Lors du match face aux Spurs, Stephen Curry a ressenti une douleur à la cheville. La douleur a été assez forte pour que le meneur des Warriors décident de ne pas jouer contre les Pacers, au risque d’aggraver l’état de sa blessure.

Finalement, alors que les premiers rapports annonçaient une blessure à la cheville, il ne s’agit que d’une douleur à un pied. Voyant l’historique des chevilles de Curry, la nouvelle a de suite été rassurante.

Il a pu s’entrainer normalement la nuit dernière, et pourrait tenir sa place face aux Wizards. Son duel avec John Wall promet.

A l’arrière, le désert

Depuis le début de la saison, Steve Kerr et son staff tâtonnent pour définir une rotation claire à l’arrière, derrière l’intouchable Klay Thompson. Dans un premier temps, Brandon Rush a été le back up de Klay. Sans succès. Rush est apparu hors de forme, lent, maladroit. Leandro Barbosa a ensuite pris sa place dans la rotation, avant que Justin Holiday ne se voie jouer 20 minutes sur certains matches où Barbosa était en DNP (Did Not Play). Avant le All-Star Game, pour la semaine 14, c’était de nouveau Barbosa l’arrière remplaçant, avec Holiday qui ne jouait plus.

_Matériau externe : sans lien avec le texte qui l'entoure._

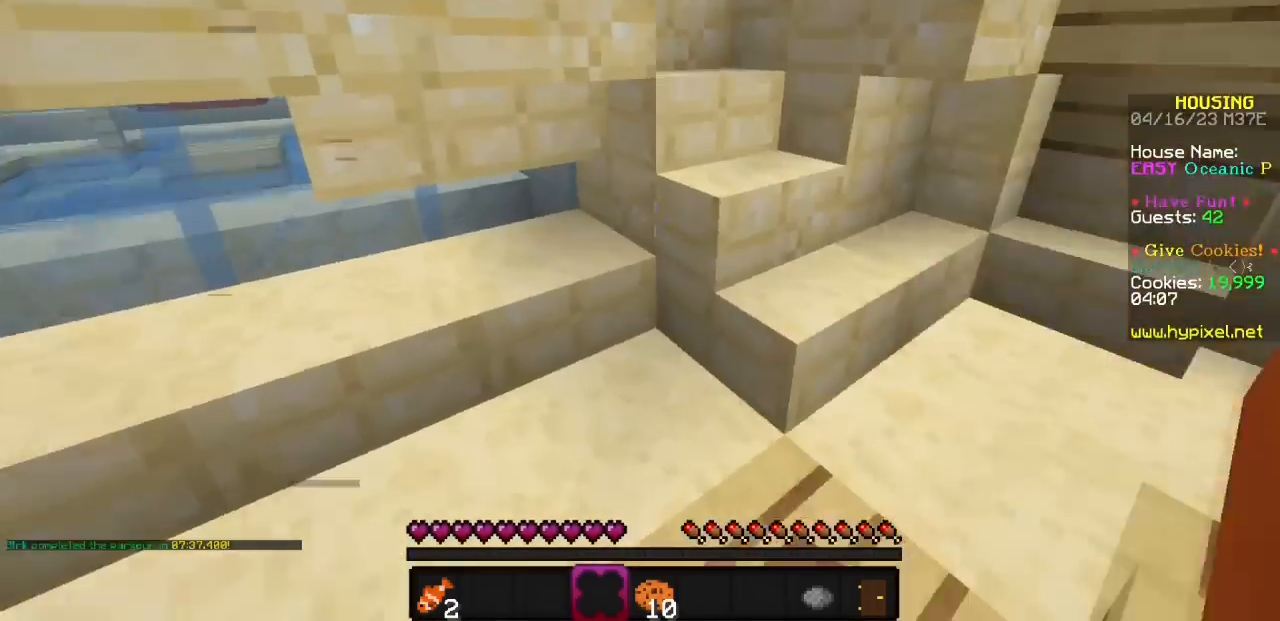
{"keys": [], "mouse": [], "events": []}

C’est à n’y rien comprendre, sachant qu’à ce problème se greffe le cas Shaun Livingston. Il a été totalement transparent face aux Pacers, et ce n’est pas la première fois de la saison que son impact est nul ou presque sur une rencontre où sa production est déterminante pour une victoire des Warriors.

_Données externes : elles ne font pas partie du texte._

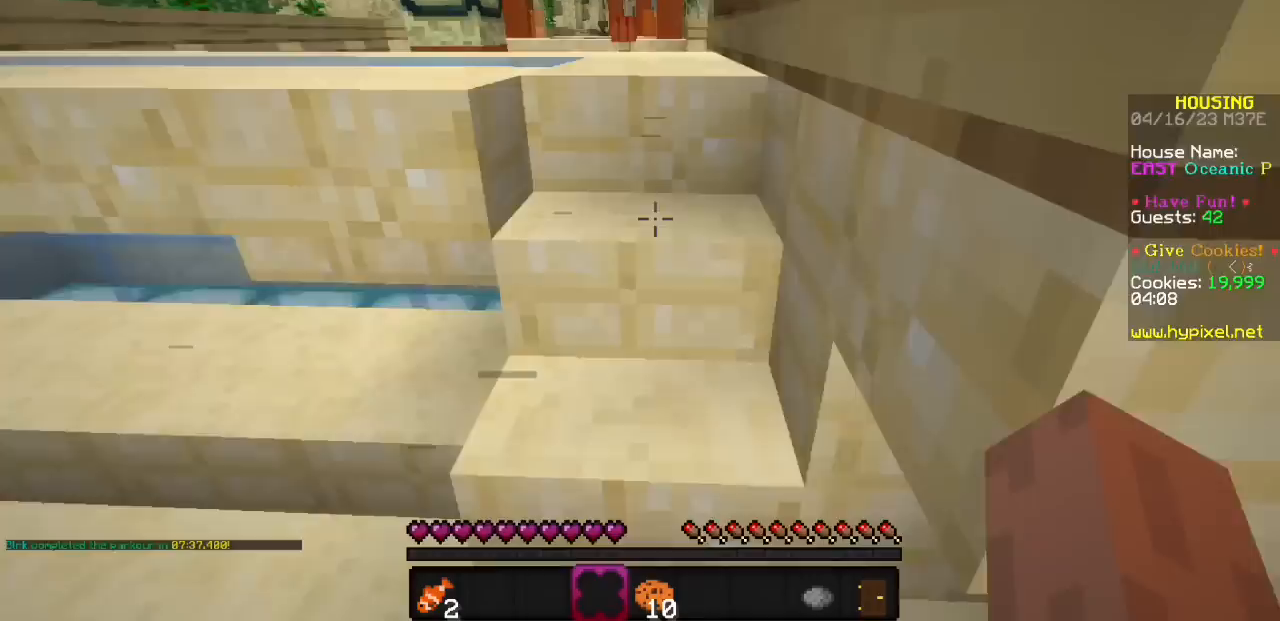
{"keys": [], "mouse": [], "events": []}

Face à Indiana, le parallèle a été d’autant plus terrible face à Rodney Stuckey. Tout comme Livingston, il était agent libre cet été, mais a signé pour 3 fois moins que l’ancien Net. D’autant plus rageant que son profil correspond mieux au vrai besoin des Warriors en sortie du banc : un extérieur capable de marquer, en complément de Lee/Speights.

Le programme de la semaine suivante

@ Washington Wizards, dans la nuit de mardi à mercredi (1h).

@ Cleveland Cavaliers, dans la nuit de jeudi à vendredi (2h).

@ Toronto Raptors, dans la nuit de vendredi à samedi (1h30).

@ Boston Celtics, dans la nuit de dimanche à lundi (00h).